In contrast, commercial column-based kits yield lower amounts of DNA with higher quality and lower variation. Given this low variability, these methods are used in automatization lines and, therefore, display greater efficiency regarding time, manipulation, and yield for standardized and continuous extraction of a large number of samples (Tan & Yiap, 2009; Demeke & Jenkins, 2010). Likewise, the low variation in DNA yield using Qiagen, Norgen, Invitrogen, and Bioline commercial methods is attributed the standardized methodology based on silica columns, which guarantee DNA integrity and are more effective (Esser et al. 2006). An exception to this is the Promega commercial kit, which does not use a silica column but instead standard phase separation that generates higher variation in total DNA quantity and lower quality.
Whatman® FTA® cards provided the lowest DNA quantities for both extraction methods and highly variable quality values. The low yields could be attributed to sample fixation errors since the blood must be evenly distributed to allow all cells to be lysed. Furthermore, during this process, the card is impregnated with blood contaminants or adjacent samples (Borman et al. 2010). Nevertheless, Whatman® FTA® cards are widely used in research on blood parasites in birds and wild mammals and in field sample collection due to easy storage, rapid drying, and direct use in PCR (Dove et al. 2011; Choi et al. 2014; Rahikainen et al. 2016). This preservation method is useful for the collection of small volume samples such as those from birds and small mammals (e.g., bats and rodents).

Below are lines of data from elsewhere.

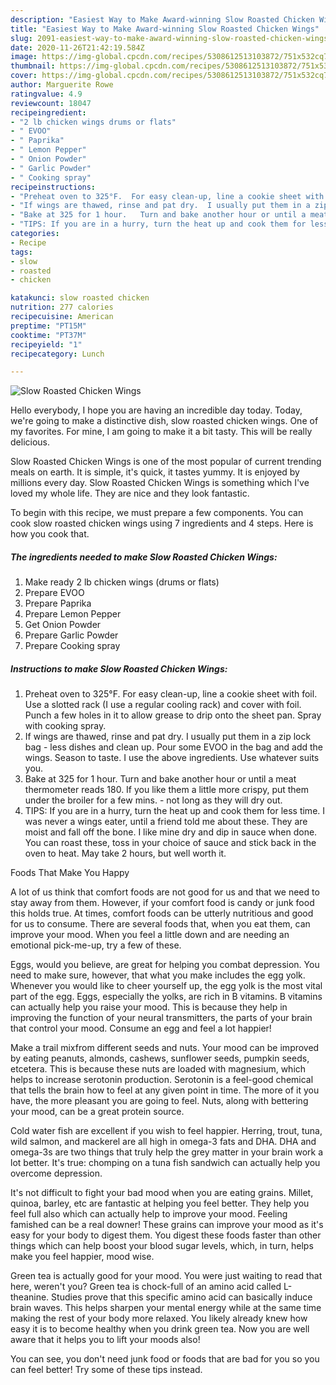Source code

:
 ```yaml
---
description: "Easiest Way to Make Award-winning Slow Roasted Chicken Wings"
title: "Easiest Way to Make Award-winning Slow Roasted Chicken Wings"
slug: 2091-easiest-way-to-make-award-winning-slow-roasted-chicken-wings
date: 2020-11-26T21:42:19.584Z
image: https://img-global.cpcdn.com/recipes/5308612513103872/751x532cq70/slow-roasted-chicken-wings-recipe-main-photo.jpg
thumbnail: https://img-global.cpcdn.com/recipes/5308612513103872/751x532cq70/slow-roasted-chicken-wings-recipe-main-photo.jpg
cover: https://img-global.cpcdn.com/recipes/5308612513103872/751x532cq70/slow-roasted-chicken-wings-recipe-main-photo.jpg
author: Marguerite Rowe
ratingvalue: 4.9
reviewcount: 18047
recipeingredient:
- "2 lb chicken wings drums or flats"
- " EVOO"
- " Paprika"
- " Lemon Pepper"
- " Onion Powder"
- " Garlic Powder"
- " Cooking spray"
recipeinstructions:
- "Preheat oven to 325°F.  For easy clean-up, line a cookie sheet with foil.  Use a slotted rack (I use a regular cooling rack) and cover with foil.  Punch a few holes in it to allow grease to drip onto the sheet pan.  Spray with cooking spray."
- "If wings are thawed, rinse and pat dry.  I usually put them in a zip lock bag - less dishes and clean up.  Pour some EVOO in the bag and add the wings.  Season to taste.  I use the above ingredients.  Use whatever suits you."
- "Bake at 325 for 1 hour.   Turn and bake another hour or until a meat thermometer reads 180.  If you like them a little more crispy, put them under the broiler for a few mins. - not long as they will dry out."
- "TIPS: If you are in a hurry, turn the heat up and cook them for less time. I was never a wings eater, until a friend told me about these. They are moist and fall off the bone. I like mine dry and dip in sauce when done. You can roast these, toss in your choice of sauce and stick back in the oven to heat. May take 2 hours, but well worth it."
categories:
- Recipe
tags:
- slow
- roasted
- chicken

katakunci: slow roasted chicken 
nutrition: 277 calories
recipecuisine: American
preptime: "PT15M"
cooktime: "PT37M"
recipeyield: "1"
recipecategory: Lunch

---
```



![Slow Roasted Chicken Wings](https://img-global.cpcdn.com/recipes/5308612513103872/751x532cq70/slow-roasted-chicken-wings-recipe-main-photo.jpg)

Hello everybody, I hope you are having an incredible day today. Today, we're going to make a distinctive dish, slow roasted chicken wings. One of my favorites. For mine, I am going to make it a bit tasty. This will be really delicious.



Slow Roasted Chicken Wings is one of the most popular of current trending meals on earth. It is simple, it's quick, it tastes yummy. It is enjoyed by millions every day. Slow Roasted Chicken Wings is something which I've loved my whole life. They are nice and they look fantastic.


To begin with this recipe, we must prepare a few components. You can cook slow roasted chicken wings using 7 ingredients and 4 steps. Here is how you cook that.

<!--inarticleads1-->

##### The ingredients needed to make Slow Roasted Chicken Wings:

1. Make ready 2 lb chicken wings (drums or flats)
1. Prepare  EVOO
1. Prepare  Paprika
1. Prepare  Lemon Pepper
1. Get  Onion Powder
1. Prepare  Garlic Powder
1. Prepare  Cooking spray




<!--inarticleads2-->

##### Instructions to make Slow Roasted Chicken Wings:

1. Preheat oven to 325°F.  For easy clean-up, line a cookie sheet with foil.  Use a slotted rack (I use a regular cooling rack) and cover with foil.  Punch a few holes in it to allow grease to drip onto the sheet pan.  Spray with cooking spray.
1. If wings are thawed, rinse and pat dry.  I usually put them in a zip lock bag - less dishes and clean up.  Pour some EVOO in the bag and add the wings.  Season to taste.  I use the above ingredients.  Use whatever suits you.
1. Bake at 325 for 1 hour.   Turn and bake another hour or until a meat thermometer reads 180.  If you like them a little more crispy, put them under the broiler for a few mins. - not long as they will dry out.
1. TIPS: If you are in a hurry, turn the heat up and cook them for less time. I was never a wings eater, until a friend told me about these. They are moist and fall off the bone. I like mine dry and dip in sauce when done. You can roast these, toss in your choice of sauce and stick back in the oven to heat. May take 2 hours, but well worth it.




Foods That Make You Happy


A lot of us think that comfort foods are not good for us and that we need to stay away from them. However, if your comfort food is candy or junk food this holds true. At times, comfort foods can be utterly nutritious and good for us to consume. There are several foods that, when you eat them, can improve your mood. When you feel a little down and are needing an emotional pick-me-up, try a few of these.

Eggs, would you believe, are great for helping you combat depression. You need to make sure, however, that what you make includes the egg yolk. Whenever you would like to cheer yourself up, the egg yolk is the most vital part of the egg. Eggs, especially the yolks, are rich in B vitamins. B vitamins can actually help you raise your mood. This is because they help in improving the function of your neural transmitters, the parts of your brain that control your mood. Consume an egg and feel a lot happier!

Make a trail mixfrom different seeds and nuts. Your mood can be improved by eating peanuts, almonds, cashews, sunflower seeds, pumpkin seeds, etcetera. This is because these nuts are loaded with magnesium, which helps to increase serotonin production. Serotonin is a feel-good chemical that tells the brain how to feel at any given point in time. The more of it you have, the more pleasant you are going to feel. Nuts, along with bettering your mood, can be a great protein source.

Cold water fish are excellent if you wish to feel happier. Herring, trout, tuna, wild salmon, and mackerel are all high in omega-3 fats and DHA. DHA and omega-3s are two things that truly help the grey matter in your brain work a lot better. It's true: chomping on a tuna fish sandwich can actually help you overcome depression. 

It's not difficult to fight your bad mood when you are eating grains. Millet, quinoa, barley, etc are fantastic at helping you feel better. They help you feel full also which can actually help to improve your mood. Feeling famished can be a real downer! These grains can improve your mood as it's easy for your body to digest them. You digest these foods faster than other things which can help boost your blood sugar levels, which, in turn, helps make you feel happier, mood wise.

Green tea is actually good for your mood. You were just waiting to read that here, weren't you? Green tea is chock-full of an amino acid called L-theanine. Studies prove that this specific amino acid can basically induce brain waves. This helps sharpen your mental energy while at the same time making the rest of your body more relaxed. You likely already knew how easy it is to become healthy when you drink green tea. Now you are well aware that it helps you to lift your moods also!

You can see, you don't need junk food or foods that are bad for you so you can feel better! Try  some  of  these  tips  instead.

The variable DNA concentration obtained from samples preserved in GuHCl may have been due to the use of liquid-based methodologies for both sample preservation and DNA extraction (e.g., PC and GIT). This liquid sample preservation method dilutes the blood in GuHCl, which limits and reduces the concentration of blood used for DNA extraction. Moreover, sample collection for DNA extraction should be normalized using a vortex to avoid precipitations, which adds more steps to the DNA extraction protocol and reduces its efficiency (Ibrahim et al. 2018). The use of GuHCl could be indicated mainly for large sample volumes obtained from large mammals. On the other hand, there are some limitations provided by differences between organisms, species, and individuals that lead to variations in the number of nucleated cells (Hawkey, 2017) and the availability of DNA in the sample for extraction. Although these variations can hardly be avoided in the field, a more adequate comparison is recommended using livestock animals.
In conclusion, column-based methods allow optimizing quality, as well as automatizing the DNA extraction process. Similarly, non-commercial protocols enable higher DNA yields through rigorous steps. DNA preservation in the field will depend on the adverse conditions and precautions taken. Both GuHCl and Whatman-FTA cards can be used for the preservation of blood in the field. Furthermore, the choice of the commercial kit or non-commercial protocol for the DNA extractions is relevant and depends on factors such as the successful standardization of the amount of DNA required for adjacent processes, automated methods, and research costs.